Logs generated but not reviewed. The most common AU finding is that the logging infrastructure is in place, the events are being captured, and no one is actually reviewing them on a documented cadence. The 3.3.3 requirement is not satisfied by the existence of reviewable logs. It is satisfied by evidence that review occurs, that findings are acted on, and that the event selection evolves based on what the review reveals.

Shared accounts that break the accountability chain. Local administrator accounts, service accounts without ownership, and built-in system accounts all produce audit records that cannot be traced to an individual. The 3.3.2 obligation cannot be satisfied when the actor in the audit record is a shared identity. Remediation requires upstream work in Access Control to eliminate shared access, not just configuration work within AU.

Audit failure alerts that go to an unmonitored destination. The 3.3.4 requirement is frequently configured to send alerts to an email distribution list, a log aggregation dashboard, or an inbox that no one watches. The alert capability exists on paper. The human response does not. An alert that no one reads is not an alert.

Time sync configured but not monitored. Systems are configured to sync with an authoritative time source, but the sync relationship fails silently and no one notices until an assessment reveals divergent timestamps across systems. Monitoring the sync relationship, and alerting on failure, is part of the 3.3.7 implementation.

Audit correlation that stops at the SIEM boundary. Correlation works for systems that forward to the central platform and fails for systems that do not. Specialized assets, legacy systems, and cloud services with inconsistent forwarding configurations leave gaps in the correlated view that the 3.3.5 requirement does not tolerate.
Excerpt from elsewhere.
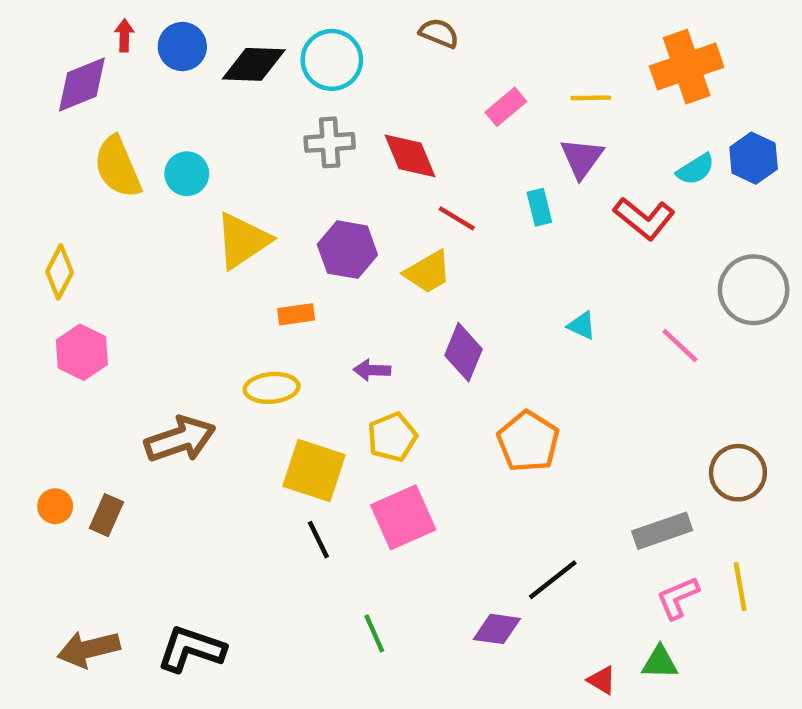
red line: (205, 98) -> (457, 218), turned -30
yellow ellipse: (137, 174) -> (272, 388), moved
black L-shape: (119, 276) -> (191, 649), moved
The correlated audit picture must be complete across the assessment scope, not just across the systems that forward cleanly.

Audit protection that is weaker than the access it needs to contain. If a domain administrator or equivalent can reach audit storage, alter audit configuration, or delete audit records, the protection obligation in 3.3.8 is not satisfied. The implementation needs to separate audit administration from general system administration, even when the same person holds both roles in practice.

Reporting capability that has never been tested. The 3.3.6 requirement for on-demand analysis is often satisfied by the presence of a reporting tool that has never been used to produce an actual report under operational conditions. Assessors may ask for a demonstration, and a capability that has not been exercised tends to reveal gaps under demonstration that were not visible in the configuration review.

Where to Start

For an organization new to the AU domain, the first work is defining what gets logged and why.

The foundational deliverable is the event selection document. It names the events the organization has determined must be captured, explains why each event is included, and maps the events to the systems that produce them. Without this document, the 3.3.1 obligation cannot be satisfied and every downstream control in AU operates against an undefined baseline.

The second deliverable is the review cadence. A written description of how audit records are reviewed, on what schedule, by whom, and with what follow-through when findings emerge. The review description is the evidence for 3.3.3 and the operational foundation for 3.3.5 correlation work.

The third deliverable is the audit protection architecture. How audit records are stored, who can reach them, how they are protected from modification, and who is authorized to manage the audit functions. This is the evidence for 3.3.8 and 3.3.9, and it is often the area where a contractor's existing infrastructure needs the most significant adjustment.

With the event selection, review cadence, and protection architecture defined, the remaining AU controls become implementation work against a documented baseline. The File Hashing white paper in the resource library addresses the integrity side of audit artifacts and is useful reading for the 3.3.8 protection work in particular.